Elizabeta took a seat at the dining table. Roderich came up behind her, putting a comforting hand on her shoulder. It shamed her slightly, to have him here with her, at this moment. Not because it made her feel weak, but because these deaths, these horrors and violence, they were a side of her life that she had never wanted him to see. But she knew that Roderich had always been aware of this darker side, and realistically speaking, if they were going to get married, she would not be able to hide it from him forever.

"Well," said Gilbert, with a heaving sigh, "that was that."

Antonio made a sound that might have been a chuckle but was too hushed and choked to be much more than a warped sigh, and that was that.

That was how everyone simply accepted the truth: that somehow, someone who was dead came back to life, and that somehow, Mathias Køhler was gone. And if anyone had any questions about this mysterious happening, the questions were never asked, and they never would be.

Hours later, the living room was a little emptier, but still quiet, still tense, still uneasy.

Lovino Vargas had lasted just under an hour, fingers tapping an irregular beat on the coffee table before he stood abruptly.

"You know what," he had said, hands on hips and face twisted into a noncommittal scowl, "Fuck this."
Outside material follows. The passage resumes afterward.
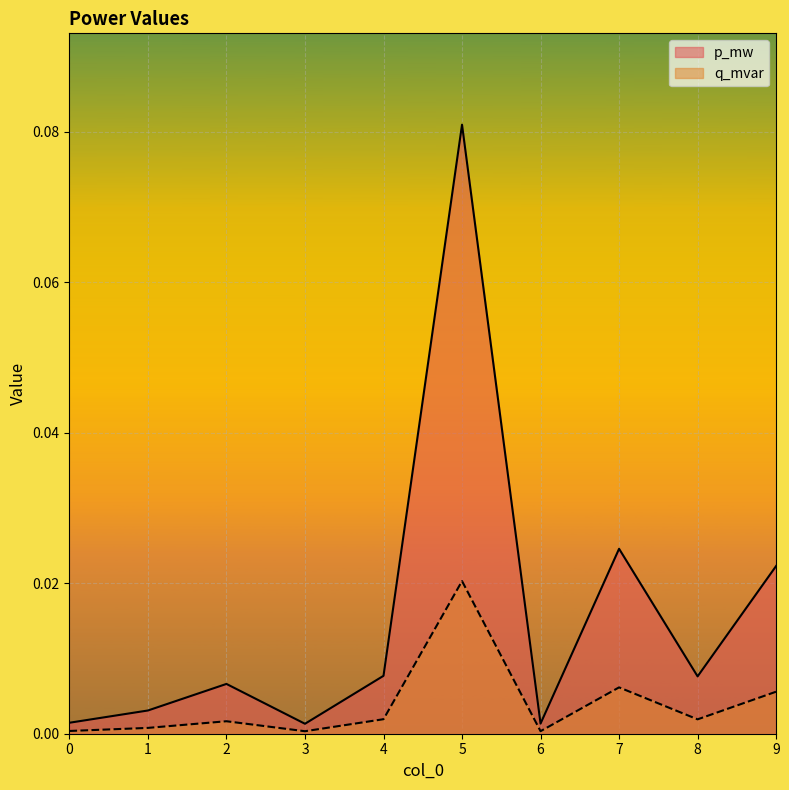

List the labels in order of p_mw value, smallest first.

3, 6, 0, 1, 2, 8, 4, 9, 7, 5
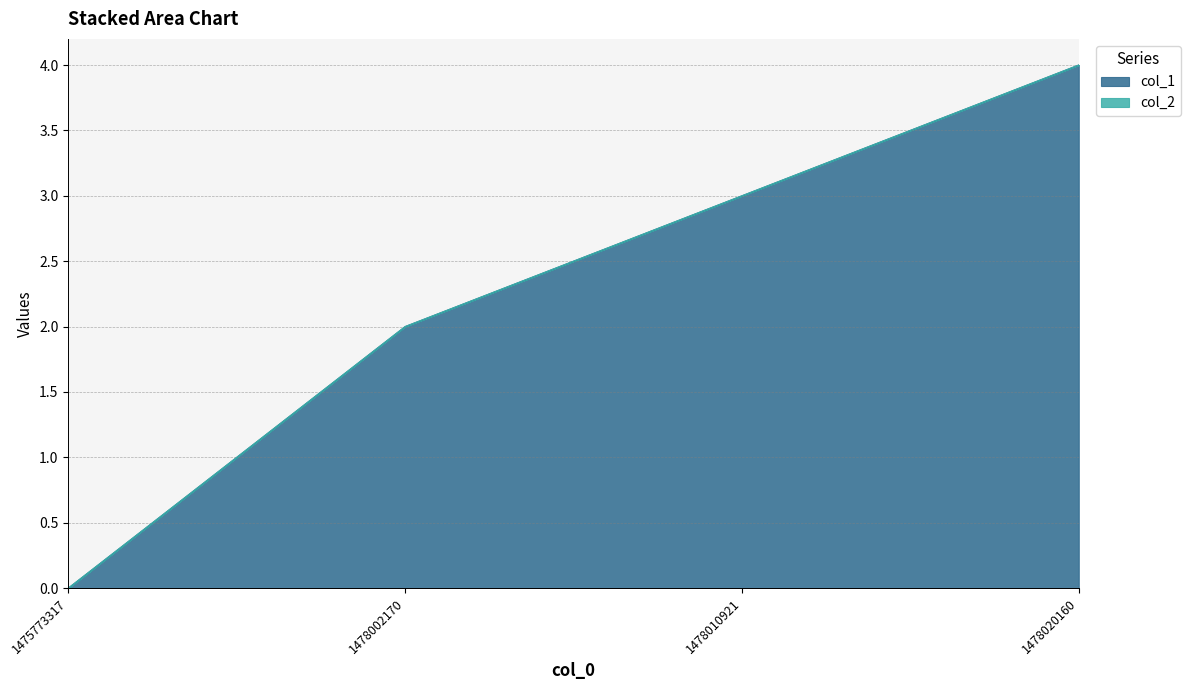

Reading right to left, extract all data points from this chart.

1478020160=4	1478010921=3	1478002170=2	1475773317=0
And then he had stormed out, trailed by a baffled Feliciano who genuinely thought his brother was angry, and not just trying to distract himself. Kiku and Ludwig exchanged glances when Feliciano left, and with a heavy sigh that was exasperated but did not cover his concern, Ludwig followed the Italian brothers out.

Francis vanished after a vague murmur about "getting some coffee". Alfred and Matthew gave the excuse of "things to deliver and planes to fly", the former in a tone of forced cheer before leaving, probably eager to get out of Boston altogether. Emma asked Lilli if she would like to visit a nearby flower shop, and Vash, still occasionally eyeing Elizabeta darkly and reluctant to leave his sister's side after years of separation, accompanied the two girls out.

Even after all that, the room felt too crowded. Suffocating. Roderich sat across from Elizabeta now, holding her calloused hands in his elegant ones, stroking her knuckles softly. She wanted to go home. Roderich probably did, too, after being kidnapped by the people who were now her allies, but she couldn't bring herself to leave. Something kept her here; she just did not know what it was yet.

When the bedroom door cracked open, more than one person was startled to his or her feet, Elizabeta being one of them. She stood as Lukas appeared at the doorway, his younger brother hovering anxiously at his elbow, and everyone watched him the way devout believers might watch a living saint: transfixed, breathless, anticipating, waiting for something—anything—to happen.

But when he spoke, all he said was her name.

"Miss Héderváry," he said.

Elizabeta blinked. She felt glances flicker her way. Her head cocked slightly to one side, sensing the arrival of something significant.

"I want to ask you a favour."

She smiled.

And that was how the Underworld began to fall.